Developing regions have generally lagged behind on AI strategies as well, a component mentioned as a major strength in the integration process. Demaidi (2025) notes that by 2021, over 60 countries had established AI strategies for governance, most of these being developed countries. Monasterio Astobiza et al. (2022) notes that a major challenge in the developing world is the state of being AI technology consumers rather than producers, which affects their control. This highlights further issues in technological strength and capacity that could impact both the transformation pace and certainty. The findings also suggest a fear of slow or stagnant transformation in the realisation of e-government/AI integration, based on historically slow e-government maturity as a function of strategic, technological, human capital, and citizen-centric issues (UNDESA, 2024)—these being just part of the strengths needed in e-government/AI integration. Plantinga (2024) confirms this, noting that past experiences with digital government transformations could guide AI adoption in public service systems—e-government included.
Comparatively, the research reveals a clear strategic divergence in the focus on AI/e-government between different economic contexts, highlighting observable differences in both transformation pace and certainty. UMICs like China (Y. Zhang & Li, 2025) and Indonesia (Aminah & Saksono, 2021; Suhendarto, 2025) are refining advanced national strategies and developing sophisticated AI like LLMs China (Z. Zhou et al., 2025b; Fang & Xu, 2023), while their focus has shifted to optimising internal performance management, as seen in Turkey (Efe, 2023), and studying advanced human-AI collaboration models China (Li et al., 2025; C. Wang et al., 2021). Their citizen engagement efforts, exemplified by China (Song et al., 2025; Zhao et al., 2025) and Serbia (Spalević et al., 2023), concentrate on enhancing digital transparency and trust in mature digital ecosystems.
Conversely, LMICs are focused on establishing foundational pillars for integrating AI. Their research prioritises overcoming basic barriers, highlighting context-specific adaptation in India (Srivastava & Sharma, 2025) and funding challenges in Bangladesh (Mazumder & Hossain, 2024). Technologically, they emphasise securing systems and ensuring interoperability, as in India (Hasan et al., 2021; Chinnasamy et al., 2023) and Morocco (Essabbar et al., 2024). Organisationally, they stress building capacity through partnerships in Tanzania (Ishengoma et al., 2022) and Nigeria (Abdulkareem, 2024) while addressing urgent needs for basic digital literacy in Namibia (Osakwe et al., 2021) and Jordan (Nawafleh et al., 2025) and stakeholder-specific adoption barriers in India (Chatterjee et al., 2022) and Sri Lanka (Rathnayake et al., 2025). Their citizen participation models, such as those in Morocco (Barodi & Lalaoui, 2023) and Brazil (Tueiv & Schmitz, 2023), emphasise grassroots awareness and accessibility. This creates a complementary global knowledge base, where UMICs provide future-state roadmaps and LMICs deliver crucial implementation lessons for challenging environments.

5. Conclusions

We conclude that the integration of e-government and AI in developing nations raises concerns over the certainty, pace and success of transformation from an otherwise dominant theorised state towards a desired state, a challenge that is more notable in LMICs.
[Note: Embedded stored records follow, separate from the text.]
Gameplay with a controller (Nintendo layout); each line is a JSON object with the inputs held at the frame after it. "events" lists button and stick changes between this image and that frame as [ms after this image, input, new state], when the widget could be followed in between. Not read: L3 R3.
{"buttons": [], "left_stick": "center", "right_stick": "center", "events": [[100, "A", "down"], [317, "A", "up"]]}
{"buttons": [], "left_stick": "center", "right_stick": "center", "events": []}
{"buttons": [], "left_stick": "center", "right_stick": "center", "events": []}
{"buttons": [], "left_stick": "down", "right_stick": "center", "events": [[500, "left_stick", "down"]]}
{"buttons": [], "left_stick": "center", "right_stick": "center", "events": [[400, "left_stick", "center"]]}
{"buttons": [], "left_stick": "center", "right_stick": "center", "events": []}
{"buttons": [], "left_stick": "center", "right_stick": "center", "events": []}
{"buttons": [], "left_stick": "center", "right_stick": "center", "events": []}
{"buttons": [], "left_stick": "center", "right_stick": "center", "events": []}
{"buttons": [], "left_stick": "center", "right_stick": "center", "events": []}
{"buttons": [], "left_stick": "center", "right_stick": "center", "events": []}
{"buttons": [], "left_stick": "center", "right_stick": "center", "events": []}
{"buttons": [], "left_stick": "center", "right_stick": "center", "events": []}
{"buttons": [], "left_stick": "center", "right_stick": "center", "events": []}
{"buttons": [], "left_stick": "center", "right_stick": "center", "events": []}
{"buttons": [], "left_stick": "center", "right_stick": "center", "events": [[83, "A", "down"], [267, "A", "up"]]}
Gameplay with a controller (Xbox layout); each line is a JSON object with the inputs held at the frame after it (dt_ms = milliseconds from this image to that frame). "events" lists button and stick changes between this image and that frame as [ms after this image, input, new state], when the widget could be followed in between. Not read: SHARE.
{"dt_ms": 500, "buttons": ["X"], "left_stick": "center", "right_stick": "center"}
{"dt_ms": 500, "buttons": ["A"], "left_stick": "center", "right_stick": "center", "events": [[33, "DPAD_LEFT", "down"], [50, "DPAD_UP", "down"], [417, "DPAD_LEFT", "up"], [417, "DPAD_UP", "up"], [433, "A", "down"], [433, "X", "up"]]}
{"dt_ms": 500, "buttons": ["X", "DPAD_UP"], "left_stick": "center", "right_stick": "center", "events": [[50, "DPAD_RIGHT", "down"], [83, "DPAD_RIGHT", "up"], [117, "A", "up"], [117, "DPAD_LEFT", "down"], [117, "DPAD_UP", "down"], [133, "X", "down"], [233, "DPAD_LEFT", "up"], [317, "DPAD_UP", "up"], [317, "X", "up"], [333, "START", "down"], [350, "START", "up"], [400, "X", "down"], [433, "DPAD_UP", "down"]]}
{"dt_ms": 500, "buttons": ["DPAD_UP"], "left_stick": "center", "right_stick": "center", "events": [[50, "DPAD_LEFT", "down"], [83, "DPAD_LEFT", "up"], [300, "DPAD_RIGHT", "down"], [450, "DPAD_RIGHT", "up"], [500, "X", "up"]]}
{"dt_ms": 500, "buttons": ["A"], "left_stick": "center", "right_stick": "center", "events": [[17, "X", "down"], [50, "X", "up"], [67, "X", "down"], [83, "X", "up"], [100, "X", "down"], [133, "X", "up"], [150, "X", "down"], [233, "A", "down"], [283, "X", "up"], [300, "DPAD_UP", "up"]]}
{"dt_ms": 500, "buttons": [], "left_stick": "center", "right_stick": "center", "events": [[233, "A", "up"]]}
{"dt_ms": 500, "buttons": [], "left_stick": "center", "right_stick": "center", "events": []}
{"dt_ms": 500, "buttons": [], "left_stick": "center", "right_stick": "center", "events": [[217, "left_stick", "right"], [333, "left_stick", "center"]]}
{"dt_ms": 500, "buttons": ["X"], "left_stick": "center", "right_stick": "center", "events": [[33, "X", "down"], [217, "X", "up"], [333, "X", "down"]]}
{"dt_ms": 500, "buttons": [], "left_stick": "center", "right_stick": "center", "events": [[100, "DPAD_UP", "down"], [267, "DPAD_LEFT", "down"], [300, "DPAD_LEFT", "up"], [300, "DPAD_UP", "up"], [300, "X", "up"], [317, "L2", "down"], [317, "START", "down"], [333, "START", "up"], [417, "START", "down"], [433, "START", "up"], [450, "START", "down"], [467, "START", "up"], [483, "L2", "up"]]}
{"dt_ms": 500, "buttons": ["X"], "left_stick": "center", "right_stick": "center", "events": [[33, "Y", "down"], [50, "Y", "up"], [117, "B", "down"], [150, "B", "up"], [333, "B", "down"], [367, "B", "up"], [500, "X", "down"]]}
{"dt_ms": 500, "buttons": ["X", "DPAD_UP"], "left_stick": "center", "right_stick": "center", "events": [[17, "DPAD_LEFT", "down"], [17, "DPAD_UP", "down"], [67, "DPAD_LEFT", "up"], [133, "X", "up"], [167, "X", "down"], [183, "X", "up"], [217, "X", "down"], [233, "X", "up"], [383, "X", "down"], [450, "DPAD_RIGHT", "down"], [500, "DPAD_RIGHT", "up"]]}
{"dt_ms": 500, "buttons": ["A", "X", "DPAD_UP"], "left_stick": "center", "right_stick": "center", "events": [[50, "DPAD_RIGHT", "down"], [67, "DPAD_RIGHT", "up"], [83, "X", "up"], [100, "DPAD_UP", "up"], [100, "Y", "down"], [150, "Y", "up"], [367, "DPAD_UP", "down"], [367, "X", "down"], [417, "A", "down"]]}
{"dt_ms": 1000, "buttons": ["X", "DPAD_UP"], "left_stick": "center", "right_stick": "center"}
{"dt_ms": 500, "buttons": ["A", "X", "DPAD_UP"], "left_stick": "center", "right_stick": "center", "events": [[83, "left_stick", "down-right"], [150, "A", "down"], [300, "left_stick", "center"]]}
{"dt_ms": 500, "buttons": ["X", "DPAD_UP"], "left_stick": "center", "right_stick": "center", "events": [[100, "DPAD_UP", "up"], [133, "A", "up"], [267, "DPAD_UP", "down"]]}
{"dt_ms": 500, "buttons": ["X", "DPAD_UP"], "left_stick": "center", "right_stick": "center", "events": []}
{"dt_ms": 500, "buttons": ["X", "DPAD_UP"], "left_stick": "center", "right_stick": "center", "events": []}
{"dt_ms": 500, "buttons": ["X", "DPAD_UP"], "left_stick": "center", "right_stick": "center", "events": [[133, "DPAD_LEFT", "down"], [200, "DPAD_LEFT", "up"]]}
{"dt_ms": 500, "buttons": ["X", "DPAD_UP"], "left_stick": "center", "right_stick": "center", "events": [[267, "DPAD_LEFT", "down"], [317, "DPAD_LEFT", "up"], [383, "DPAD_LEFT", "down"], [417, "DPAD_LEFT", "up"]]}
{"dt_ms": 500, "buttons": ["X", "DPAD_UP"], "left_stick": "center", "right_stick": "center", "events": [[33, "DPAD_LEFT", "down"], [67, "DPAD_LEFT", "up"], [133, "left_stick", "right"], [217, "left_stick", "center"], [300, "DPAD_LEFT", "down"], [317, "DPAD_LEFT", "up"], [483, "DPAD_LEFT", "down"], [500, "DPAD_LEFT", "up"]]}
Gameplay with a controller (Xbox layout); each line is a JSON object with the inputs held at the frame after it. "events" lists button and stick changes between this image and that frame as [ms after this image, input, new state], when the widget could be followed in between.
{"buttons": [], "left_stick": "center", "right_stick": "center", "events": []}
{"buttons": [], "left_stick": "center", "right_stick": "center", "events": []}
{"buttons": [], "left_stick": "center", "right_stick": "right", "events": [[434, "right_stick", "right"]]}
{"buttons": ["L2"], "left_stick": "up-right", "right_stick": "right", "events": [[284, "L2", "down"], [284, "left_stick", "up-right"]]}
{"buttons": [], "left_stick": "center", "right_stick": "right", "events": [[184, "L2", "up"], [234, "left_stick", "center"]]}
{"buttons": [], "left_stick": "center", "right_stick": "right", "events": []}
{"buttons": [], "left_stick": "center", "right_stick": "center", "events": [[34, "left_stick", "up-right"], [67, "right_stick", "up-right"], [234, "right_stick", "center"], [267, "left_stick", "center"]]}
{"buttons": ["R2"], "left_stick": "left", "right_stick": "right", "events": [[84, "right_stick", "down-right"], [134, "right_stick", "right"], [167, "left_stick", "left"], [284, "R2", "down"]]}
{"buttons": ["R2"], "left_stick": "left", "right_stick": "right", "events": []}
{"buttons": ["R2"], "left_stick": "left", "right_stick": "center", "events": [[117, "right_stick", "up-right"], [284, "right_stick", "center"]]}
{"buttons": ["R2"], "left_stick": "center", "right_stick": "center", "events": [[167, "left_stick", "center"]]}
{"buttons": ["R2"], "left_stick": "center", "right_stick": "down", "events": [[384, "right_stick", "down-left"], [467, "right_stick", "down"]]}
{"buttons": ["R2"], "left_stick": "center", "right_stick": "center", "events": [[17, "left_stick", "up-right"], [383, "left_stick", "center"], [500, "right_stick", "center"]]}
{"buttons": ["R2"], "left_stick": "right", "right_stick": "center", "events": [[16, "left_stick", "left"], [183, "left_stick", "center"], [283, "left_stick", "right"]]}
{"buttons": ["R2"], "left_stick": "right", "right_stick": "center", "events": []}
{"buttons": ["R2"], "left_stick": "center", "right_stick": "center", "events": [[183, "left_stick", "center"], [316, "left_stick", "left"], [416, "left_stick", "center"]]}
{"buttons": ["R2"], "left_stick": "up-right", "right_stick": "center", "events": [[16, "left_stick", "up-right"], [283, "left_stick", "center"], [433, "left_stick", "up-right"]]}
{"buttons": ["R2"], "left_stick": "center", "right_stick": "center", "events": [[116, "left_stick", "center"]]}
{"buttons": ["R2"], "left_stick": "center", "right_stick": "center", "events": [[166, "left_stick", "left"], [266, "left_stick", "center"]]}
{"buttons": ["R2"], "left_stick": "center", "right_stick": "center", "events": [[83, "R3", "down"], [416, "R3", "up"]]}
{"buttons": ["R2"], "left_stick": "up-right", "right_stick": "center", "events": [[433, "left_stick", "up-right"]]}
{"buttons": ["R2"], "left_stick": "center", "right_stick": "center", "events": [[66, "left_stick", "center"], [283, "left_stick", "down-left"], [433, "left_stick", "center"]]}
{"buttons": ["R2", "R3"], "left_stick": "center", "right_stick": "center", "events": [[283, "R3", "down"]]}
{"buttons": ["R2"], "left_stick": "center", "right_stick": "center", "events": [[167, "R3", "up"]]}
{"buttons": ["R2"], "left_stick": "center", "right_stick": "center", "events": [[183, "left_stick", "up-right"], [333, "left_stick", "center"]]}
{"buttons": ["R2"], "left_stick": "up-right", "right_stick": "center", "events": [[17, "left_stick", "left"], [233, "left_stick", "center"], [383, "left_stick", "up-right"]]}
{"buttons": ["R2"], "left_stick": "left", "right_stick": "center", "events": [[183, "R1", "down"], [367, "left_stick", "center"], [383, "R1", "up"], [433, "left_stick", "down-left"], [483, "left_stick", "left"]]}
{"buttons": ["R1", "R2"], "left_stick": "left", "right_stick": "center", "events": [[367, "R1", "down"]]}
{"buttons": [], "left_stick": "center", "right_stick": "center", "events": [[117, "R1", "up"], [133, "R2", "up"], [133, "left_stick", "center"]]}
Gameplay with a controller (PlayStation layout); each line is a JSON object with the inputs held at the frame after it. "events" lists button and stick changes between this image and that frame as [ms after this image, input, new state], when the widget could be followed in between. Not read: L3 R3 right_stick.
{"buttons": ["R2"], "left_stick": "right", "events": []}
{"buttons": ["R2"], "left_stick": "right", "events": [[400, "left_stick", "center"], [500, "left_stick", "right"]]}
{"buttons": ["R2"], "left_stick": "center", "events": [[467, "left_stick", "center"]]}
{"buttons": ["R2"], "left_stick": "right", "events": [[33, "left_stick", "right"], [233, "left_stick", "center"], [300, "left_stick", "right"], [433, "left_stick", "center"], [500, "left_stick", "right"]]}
To enhance transformation to a desired state characterised by service delivery efficiency, ethical governance, and transparency, it is recommended that governments prioritise developing strengths in the following domains: governance, regulation, and ethics; strategic and implementation planning; technology and infrastructure development; organisational capacity development; human capital and expertise; AI adoption, implementation, and impact; and citizen engagement and participation. To achieve the desired state of e-government/AI integration, developing countries should first establish governance and ethical frameworks, then implement strategic plans supported by robust technology and infrastructure. Organisational readiness, skilled human capital, and continuous citizen engagement are essential to ensure adoption, trust, and sustained impact. Citizen engagement forums, political goodwill-building, public/private stakeholder engagement, pilot tests and benchmarking current systems against proven global success stories are among the several actions governments could take.
In addition to the factorial recommendations, the provided simple framework can guide logic building in transitioning to an actual and desired reality. It challenges stakeholders to simultaneously consider the domains required in e-government/AI integration, alongside the time-bound and probabilistic aspects of integration start-up and success.
We also note that UMICs, such as China and South Africa, while facing their own struggles in e-government/AI implementation, help provide strategic direction as they appear to be ahead of UMICs in the journey towards the desired state.
Coming to future research, while most studies confirm AI in e-government is promising, future research must move beyond theoretical potential to conduct longitudinal case studies through regional collaborations, including under the auspices of regional bodies such as the Southern African Development Community (SADC). Such studies could focus on the success factors and failure points of specific integration projects over time. We also recommend research that develops maturity models specific to e-government/AI integration to better map the transformations of developing countries towards the desired state. Furthermore, a significant geographical research gap must be addressed by prioritising context-specific studies in LICs and across Africa, where unique challenges and opportunities may differ from those in more commonly studied emerging economies. Finally, the focus must shift to developing the necessary capacities to harness the noted opportunities and manage the weaknesses and threats of e-government/AI integration.

6. Limitations

The study relied primarily on qualitative conceptual studies, which can carry subjective views. Additionally, some studies employed non-systematic sampling approaches and used smaller samples, which impacted overall reliability. Secondly, the study excludes developed countries and is limited to literature published between 2020 and 2025. Additionally, it excludes any documents that were not classified as peer-reviewed articles or conference papers. Thirdly, few studies from African countries that fall into the LIC group could be found, creating the possibility that the findings may be more applicable to LMICs and UMICs.

Author Contributions

Conceptualization, A.K. and R.M.M.; methodology, A.K. and R.M.M.; software, A.K.; validation, R.M.M.; formal analysis, A.K.; investigation, A.K.; resources, R.M.M.; data curation, A.K.; writing—original draft preparation, A.K.; writing—review and editing, A.K.; visualization, A.K.; supervision, R.M.M.; project administration, A.K.; funding acquisition, R.M.M. All authors have read and agreed to the published version of the manuscript.

Funding

This research received no external funding.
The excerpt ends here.